Brief overview:

We had a down time of 6 hours and 47 minutes in total which impacted all US hosted customers and took all communities completely offline.

This occurred due to a critical failure in a US based infrastructure. Mitigating actions were taken late, due to lapses in the incident-procedures in place.

The end result was that between 00:00 UTC and 06:47 UTC (01:00-07:47 CET; 4pm-10:47pm Pacific) all users were faced with an unbranded, technical 502 error message.

This post mortem will give an overview of the timeline, incident breakdown, actions taken and action planned.

‌

Incident Detailed Timeline (CET):

01:00 : Start - The certificate expired and the Alarm went off

01:01 : Noticed by non-engineering staff, incident-procedure was kicked off immediately via phone call to the on call engineer

03:20 : First response from engineering - problem was diagnosed immediately. However due to lack of sufficient platform permissions, rectification of the problem was not possible and the responding engineer had to escalate once more.

07:47 : Senior engineer responds to the escalation and was able to resolve the incident by revalidating the certificate.

‌

Incident breakdown:

Problem 1: All communities in US went down at 1AM

At 1:00am the SSL certificate for a loadbalancer expired; which caused all services to be down and incapable to connect to each other.

Why:

• Caused by the renewal not being acknowledged on time
• Starting 30 days in advance, 7 notifications were received, none were read.
• The renewal notifications are sent to a specific email inbox that not enough people have access to and that wasn’t checked regularly
• Because: AWS gives us only a specific subset of accounts that we can forward renewal alarms to.
• As the load balancer domain is on an insided.com domain, this means that email notifications must also go out to the insided.com email addresses associated with the load balancer. As an organisation we have recently switched our email domains from insided.com to gainsight.com which resulted in a lapse in checking this older insided.com inbox.
• Forwarding of email in this inbox was not set up

Problem 2: Our Incident Response mechanism did not work and the on-call engineers did not respond to call

Non-engineering staff noticed the problem and initiated the Incident Response procedure. Due to misconfigured phones and systems, the on-call engineers were not reached.

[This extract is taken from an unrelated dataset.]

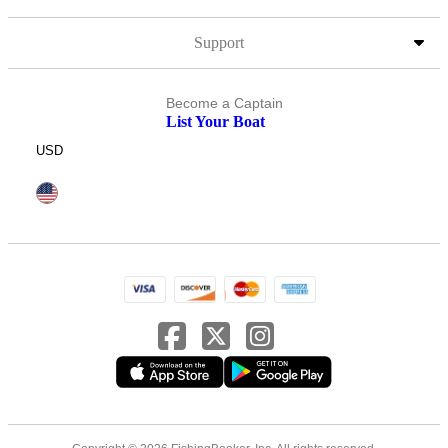
Support
Become a Captain
List Your Boat
USD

1. Why: Internal Alarm triggered by this outage was not acknowledged

• Because: > Root Cause: We have a misconfigured phone system + our platform would not allow you to acknowledge the alarm correctly.
• Because: > Root Cause: The escalation path is not correctly configured in our alert monitoring system, meaning that the out of hours escalation that informed the senior engineers did not take place.

Problem 3: The Status page was not updated

Even though the issue was noted by staff within minutes, the status page was not updated until the incident was resolved.

None of the people involved in the initial escalation process had the right permissions to publish anything on the status page. None of the Support team received any notifications as there is no out of office notification procedure for support staff, only engineers.

‌

Actionable Items:

We will enact the following actionable items in the next few days. This is not an exhaustive list of measures that will be taken in the weeks following.

1. Move the SSL certificate renewal away from email notifications to an automatic process with DNS validation (one that mirrors other critical SSL certificates on other pieces of infrastructure). This will ensure that any certificate renewals are done automatically and eliminates a significant point of failure.
2. Ensure that more people involved in the diagnosis and escalation process can update the status page to keep customers informed.
3. Fix the escalation process in our alert monitoring system to ensure that the correct out of office engineers are notified and that escalations take place if any one of them are uncontactable for any reason.

• New escalation path that involves more senior engineers
• New out of hours call rotation that involves more engineers for coverage
• If alerts are not acknowledged on time, the system will be set up to automatically escalate 24/7 to MT members.

1. Quarterly tests of this out of hours incident process - to ensure that the process is performing as expected

Summary:

We are dearly sorry for this unacceptable lapse in service. While we at inSided realise that incidents happen - in this case our out-of-office hours response was just not good enough. US customers were left with no service and no acknowledgement from us or any way to contact us. We are taking this seriously with the highest possible priority and will of course learn from this to prevent any form of repetition in the future. We have outlined a number of points we can act upon quickly to reduce a significant point of failure, however we need to improve our internal incident escalation process should anything like this happen again out of hours.